I thought about my heart this week.  I’ve of course felt it crack.  I’ve felt the heavy weight of being misjudged, of feeling anxious and tense, of the unknown, of not knowing how to proceed to make things better.  I thought about how Christ maybe already knows how all of it feels.  We talked about this earlier this week as a family; that’s just it, he does know.  We talked about him experiencing regular life so he understands what we’re going through.  We explained that just because our experiences as parents aren’t exactly like the ones the kids are going through, we have gone through similar things.  We know what sadness, jealousy, failure, uncertainty, grief, and longing all feel like.  In some way, I have no idea how, I know Jesus is the same but in a more complete, perfect sense.  How he knows the fragile nature of a mother heart, I have no idea.  How he knows what it’s like to have regret over failings and missed opportunities, same.  So many things I wonder about.  How, I just don’t know.  I just know.

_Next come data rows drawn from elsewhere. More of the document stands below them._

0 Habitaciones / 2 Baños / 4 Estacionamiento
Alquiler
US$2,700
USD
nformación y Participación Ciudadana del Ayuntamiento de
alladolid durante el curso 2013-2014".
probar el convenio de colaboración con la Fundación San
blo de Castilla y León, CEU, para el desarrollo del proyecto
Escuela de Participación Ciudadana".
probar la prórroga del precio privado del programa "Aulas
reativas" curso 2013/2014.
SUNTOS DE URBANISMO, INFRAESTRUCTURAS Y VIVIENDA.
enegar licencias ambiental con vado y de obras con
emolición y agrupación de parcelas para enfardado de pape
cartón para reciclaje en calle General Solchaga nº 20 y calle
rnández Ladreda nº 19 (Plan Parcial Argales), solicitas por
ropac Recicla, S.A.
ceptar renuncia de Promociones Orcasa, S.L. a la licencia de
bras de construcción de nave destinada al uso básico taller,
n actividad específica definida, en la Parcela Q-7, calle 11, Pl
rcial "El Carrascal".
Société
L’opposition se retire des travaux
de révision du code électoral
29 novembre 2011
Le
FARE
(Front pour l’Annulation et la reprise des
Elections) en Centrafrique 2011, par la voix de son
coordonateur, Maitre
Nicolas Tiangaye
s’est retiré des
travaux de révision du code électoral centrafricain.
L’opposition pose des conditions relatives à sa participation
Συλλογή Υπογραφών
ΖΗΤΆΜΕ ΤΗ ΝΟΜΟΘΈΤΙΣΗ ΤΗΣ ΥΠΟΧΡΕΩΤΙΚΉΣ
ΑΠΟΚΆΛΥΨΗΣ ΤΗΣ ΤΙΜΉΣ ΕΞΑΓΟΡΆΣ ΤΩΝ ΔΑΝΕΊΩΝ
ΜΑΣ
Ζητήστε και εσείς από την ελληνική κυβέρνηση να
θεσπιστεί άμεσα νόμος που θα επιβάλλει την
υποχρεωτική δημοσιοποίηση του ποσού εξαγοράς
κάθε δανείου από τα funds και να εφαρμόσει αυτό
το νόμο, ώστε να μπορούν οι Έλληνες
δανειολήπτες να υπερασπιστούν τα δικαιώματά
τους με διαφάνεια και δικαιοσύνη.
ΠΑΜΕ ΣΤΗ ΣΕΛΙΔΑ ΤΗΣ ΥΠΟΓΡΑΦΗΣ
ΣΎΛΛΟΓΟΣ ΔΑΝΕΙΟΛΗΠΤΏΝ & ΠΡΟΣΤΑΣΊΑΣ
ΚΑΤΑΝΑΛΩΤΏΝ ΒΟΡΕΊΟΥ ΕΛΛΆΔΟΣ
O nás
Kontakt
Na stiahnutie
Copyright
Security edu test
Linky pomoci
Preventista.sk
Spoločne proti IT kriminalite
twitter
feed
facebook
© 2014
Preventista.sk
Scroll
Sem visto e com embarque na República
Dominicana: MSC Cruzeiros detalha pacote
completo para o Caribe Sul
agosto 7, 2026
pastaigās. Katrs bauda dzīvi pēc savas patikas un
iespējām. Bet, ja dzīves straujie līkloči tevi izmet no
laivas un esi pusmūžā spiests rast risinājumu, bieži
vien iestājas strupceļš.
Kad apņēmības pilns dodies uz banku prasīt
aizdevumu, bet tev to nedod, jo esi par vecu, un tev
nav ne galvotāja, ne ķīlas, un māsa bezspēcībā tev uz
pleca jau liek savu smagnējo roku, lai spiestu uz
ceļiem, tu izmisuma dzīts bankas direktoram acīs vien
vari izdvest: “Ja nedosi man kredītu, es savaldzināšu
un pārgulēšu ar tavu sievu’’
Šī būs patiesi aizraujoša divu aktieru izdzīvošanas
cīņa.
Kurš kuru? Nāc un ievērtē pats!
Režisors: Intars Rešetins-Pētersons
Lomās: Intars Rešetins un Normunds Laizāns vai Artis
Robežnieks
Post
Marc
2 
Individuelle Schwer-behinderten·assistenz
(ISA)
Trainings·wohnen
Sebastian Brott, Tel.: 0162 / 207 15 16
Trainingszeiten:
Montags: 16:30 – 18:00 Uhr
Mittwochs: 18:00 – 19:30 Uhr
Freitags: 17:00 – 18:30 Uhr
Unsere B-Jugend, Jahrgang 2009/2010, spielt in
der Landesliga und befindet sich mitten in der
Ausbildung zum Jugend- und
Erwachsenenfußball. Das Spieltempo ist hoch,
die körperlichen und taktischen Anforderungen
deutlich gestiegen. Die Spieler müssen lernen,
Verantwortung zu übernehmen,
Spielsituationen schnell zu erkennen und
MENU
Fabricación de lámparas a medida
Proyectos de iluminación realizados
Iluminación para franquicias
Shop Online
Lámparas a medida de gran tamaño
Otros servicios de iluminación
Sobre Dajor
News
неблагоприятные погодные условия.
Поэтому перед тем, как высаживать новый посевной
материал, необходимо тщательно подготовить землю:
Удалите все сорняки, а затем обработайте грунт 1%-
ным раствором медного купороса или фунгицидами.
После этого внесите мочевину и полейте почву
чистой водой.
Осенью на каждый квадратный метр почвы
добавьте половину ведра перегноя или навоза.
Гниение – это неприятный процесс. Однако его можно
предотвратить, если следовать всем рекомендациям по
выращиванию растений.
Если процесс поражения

So yeah, my thoughts have been all over the place this week.  I never made it through all my scriptures I planned on.  I’ve got a hodgepodge of information, images, ideas, and feelings floating around in my head and heart.  I have regrets.  I wonder why I never did those fun Easter traditions, why we don’t make it a more spiritual week, and how I could’ve done more to instill a love and awe in my children for the One person I love more than anything.  I wonder if it can still be ok.  And as I think about it all, I think for sure.  Definitely.  Everything I know and love about my Savior says yes.  There is time.  There is no rush.  There are answers.  There is peace.  There is a way he can fill in all the gaps.  There is a way to make more of myself than I currently am.  There is power in loving like he loves.  There is the answer to everything.

And so as we greet the early snowy Easter morning, I have to really think about life all those years ago.  It’s crazy hard to wrap my head around.  I can’t imagine being a character in his story.  I wonder how I would feel and be.  I wonder how I will feel and be.  Because I know I’ll have a chance to see him.  To thank him.  I don’t think I’ll have any words.  But I know because of how I feel in my heart that it’s all real.  He is the one thing in life I’m sure about.  And so I’m grateful for all the thoughts.  All the experiences I have that remind me of him.  All the tiny discomforts, the smallest of trials, the inklings of heartbreak.  I’m thankful for my Savior who accepts me right where I am, who knows me and my heart and who is always right up close waiting and ready and willing to be my everything.